Friday, December 12, 2008

Campaigning Journalism

I was thinking about a comment made a couple of posts back about all the great television presenters with knowledge, authority, and gravitas that have either been retired or passed away. One or two remain but their voices seem to be drowned out by the gaggle of blathering imbeciles who carry no weight or real knowledge of their subject matter.

It’s probably not the fault of these gibbering, witless loons. If someone asks if they want to appear on television, what are they going to say? After all, being pampered in Hair & Makeup before gabbling in front of a camera is a whole better option than digging ditches for a living. But when these cretinous cunt rags pop up on screen, I can’t switch over fast enough because the only other alternative is to drive a spike deep into my left cerebral hemisphere.

Earlier in the week I flipped channels and came across that supercilious, bollock-headed leftie, Tony Robinson spouting the usual sensationalist gibberish. He’s a prime example of these smug, no-knowledge presenters drafted in simply because they have a recognisable face that I would be more than happy to see being repeatedly punched in the face by someone wearing a boxing glove made of anvils. Luckily, just to show that the work hasn’t completely fallen on its ear, there is a reserve of decent replacements able to step into the shoes of the original scholars, who actually have the education or enough years of experience to speak on the subject of their choice.
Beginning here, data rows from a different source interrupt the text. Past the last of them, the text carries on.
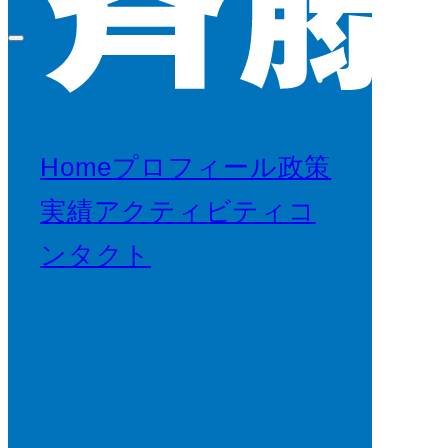
Home
プロフィール
政策
実績
アクティビティ
コ
ンタクト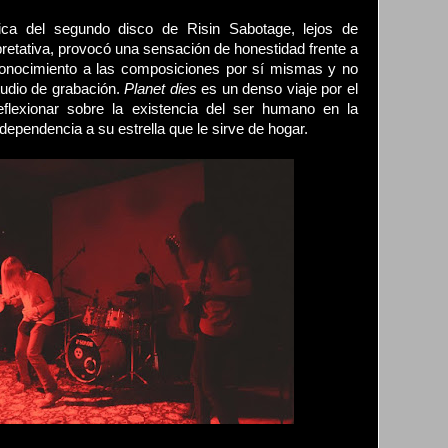
nica del segundo disco de Risin Sabotage, lejos de
pretativa, provocó una sensación de honestidad frente a
conocimiento a las composiciones por sí mismas y no
studio de grabación.
Planet dies
es un denso viaje por el
eflexionar sobre la existencia del ser humano en la
dependencia a su estrella que le sirve de hogar.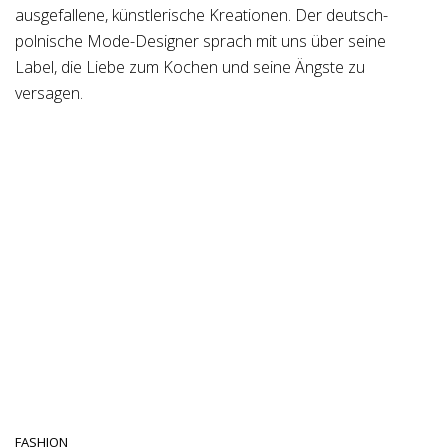
ausgefallene, künstlerische Kreationen. Der deutsch-
polnische Mode-Designer sprach mit uns über seine
Label, die Liebe zum Kochen und seine Ängste zu
versagen.
FASHION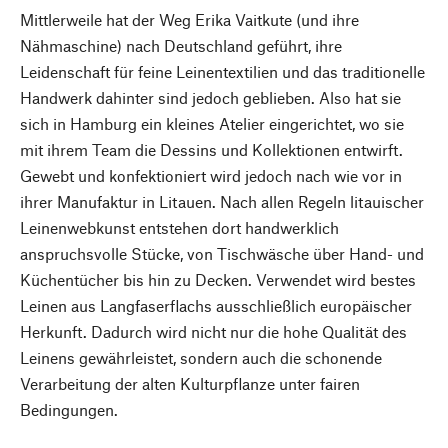
Mittlerweile hat der Weg Erika Vaitkute (und ihre
Nähmaschine) nach Deutschland geführt, ihre
Leidenschaft für feine Leinentextilien und das traditionelle
Handwerk dahinter sind jedoch geblieben. Also hat sie
sich in Hamburg ein kleines Atelier eingerichtet, wo sie
mit ihrem Team die Dessins und Kollektionen entwirft.
Gewebt und konfektioniert wird jedoch nach wie vor in
ihrer Manufaktur in Litauen. Nach allen Regeln litauischer
Leinenwebkunst entstehen dort handwerklich
anspruchsvolle Stücke, von Tischwäsche über Hand- und
Küchentücher bis hin zu Decken. Verwendet wird bestes
Leinen aus Langfaserflachs ausschließlich europäischer
Herkunft. Dadurch wird nicht nur die hohe Qualität des
Leinens gewährleistet, sondern auch die schonende
Verarbeitung der alten Kulturpflanze unter fairen
Bedingungen.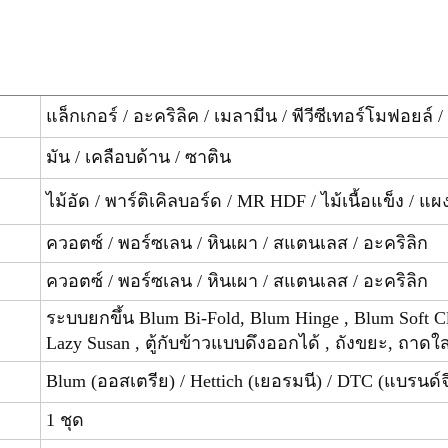
แล็กเกอร์ / อะคริลิค / เมลามีน / พีวีซีเทอร์โมฟอยล์ /
มัน / เคลือบด้าน / ซาติน
ไม้อัด / พาร์ติเคิลบอร์ด / MR HDF / ไม้เนื้อแข็ง / แ
ควอตซ์ / พอร์ซเลน / หินเผา / สแตนเลส / อะคริลิก
ควอตซ์ / พอร์ซเลน / หินเผา / สแตนเลส / อะคริลิก
ระบบยกขึ้น Blum Bi-Fold, Blum Hinge , Blum Soft Cl
Lazy Susan , ตู้กับข้าวแบบดึงออกได้ , ถังขยะ, ถาดใส
Blum (ออสเตรีย) / Hettich (เยอรมนี) / DTC (แบรนด์จ
1 ชุด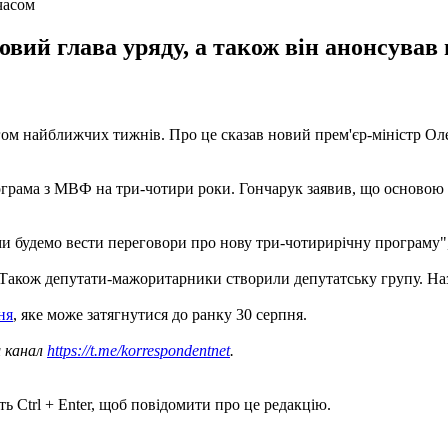
часом
вий глава уряду, а також він анонсував 
м найближчих тижнів. Про це сказав новий прем'єр-міністр Оле
ограма з МВФ на три-чотири роки. Гончарук заявив, що основою 
ми будемо вести переговори про нову три-чотирирічну програму", 
 Також депутати-мажоритарники створили депутатську групу. Наз
ня
, яке може затягнутися до ранку 30 серпня.
ш канал
https://t.me/korrespondentnet
.
ь Ctrl + Enter, щоб повідомити про це редакцію.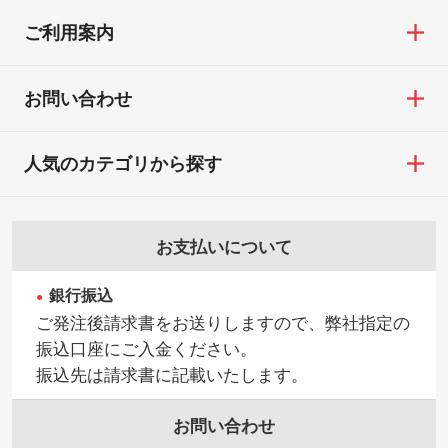
ご利用案内
お問い合わせ
人気のカテゴリから探す
お支払いについて
銀行振込
ご発注後請求書をお送りしますので、弊社指定の
振込口座にご入金ください。
振込先は請求書に記載いたします。
お問い合わせ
Alexander Boris de Pfeffel Johnson may not have been everyone’s cup of tea, either as an MP or the incumbent Mayor of London, but if he ever puts politics behind him there’s certainly a future for him in television. His calamitous appearances on Have I Got News for You showed that he can do comedy, whether intentionally or not, and portrayed him as a bumbling PG Wodehouse creation made flesh. But then in early 2006 he presented the two-part documentary The Dream of Rome in which he illustrated how the ancient empire of the Caesars united Europe in a way that today’s European Union is categorically failing to achieve.

After an engaging edition of the genealogical series, Who Do You Think You Are?, in which Boris learnt that he was direct, if illegitimate, descendant of King George II, he’s been back on our screens the past couple weeks with the equally fascinating After Rome: Holy War and Conquest, to investigate the less than harmonious relationship between Christianity and Islam. It should have been required viewing not just for anyone interested in history, geopolitics and religion but more especially any blinkered zealots who regard the two doctrines simply as the difference between the side of right and the infidels.

While Eastern Europe was scrabbling around in The Dark Ages, the sophisticated Islamic civilisation regained half the territories of the old Roman Empire in less than a century. Anyone who thinks of them as a second-class or primitive race only needed to look at how, during the three century-long occupation by the culturally superior Moors, medieval Spain became the centre of logic and reason. Once they finally surrendered Granada at the culmination of the Reconquista and were eventually expelled from the Iberian Peninsula, their glorious mosques were subjected to cultural and religious vandalism as they were turned into Christian churches. When Boris interviewed average Spanish citizens every one of them denied that the Islamic conquest had enriched their country’s heritage.

More damning indictments of the west came when the second episode concentrated on the consequences of Pope Urban the Second’s demented call to arms at the end of the eleventh century to retake Jerusalem. Taking the offer of a remission of all the sins they confess, which Boris referred to as their “get out of hell free” cards, 60,000 knights, peasants, religious cranks and assorted misfits marched on the Holy Land in the first of four bloody crusades. Those that made it to the gates of Jerusalem slaughtered everyone in sight, including the Jews, which were burnt alive in their synagogues.

By the fourth campaign, Latin Christians sacked Constantinople as they fought their Greek Orthodox counterparts, eventually installing a drunken prostitute on the throne as they carried out God’s work. If every there was a symbol of Western aggression in the Middle East, the crusades were it. When Boris talked to young Muslim students and mentioned how Britain we would have a crusade against drunkenness or a crusade against littering, the casual use of the word left them horrified. So when Bush called the war on terrorism a crusade, it was simply the last word he should have used.

When Richard the Lionheart led the ultimately unsuccessful third crusade to retake the Holy Land from Saladin at the end of the 12th century, Boris revealed that he got on well with Saladin’s brother after they discovered they had so many interests in common. Between the bloody conflicts Christians and Muslims coexisted quite happily in Jerusalem and the surrounding regions, which is perhaps more than can be said for today.

As the second episode came to a close, Boris decided that “If we don’t have the wit to escape from history, then at least let’s try to relive the good bits.” Call him a buffoon of you want, but those are probably the wisest words I’ve ever heard from a politician and a gifted television presenter.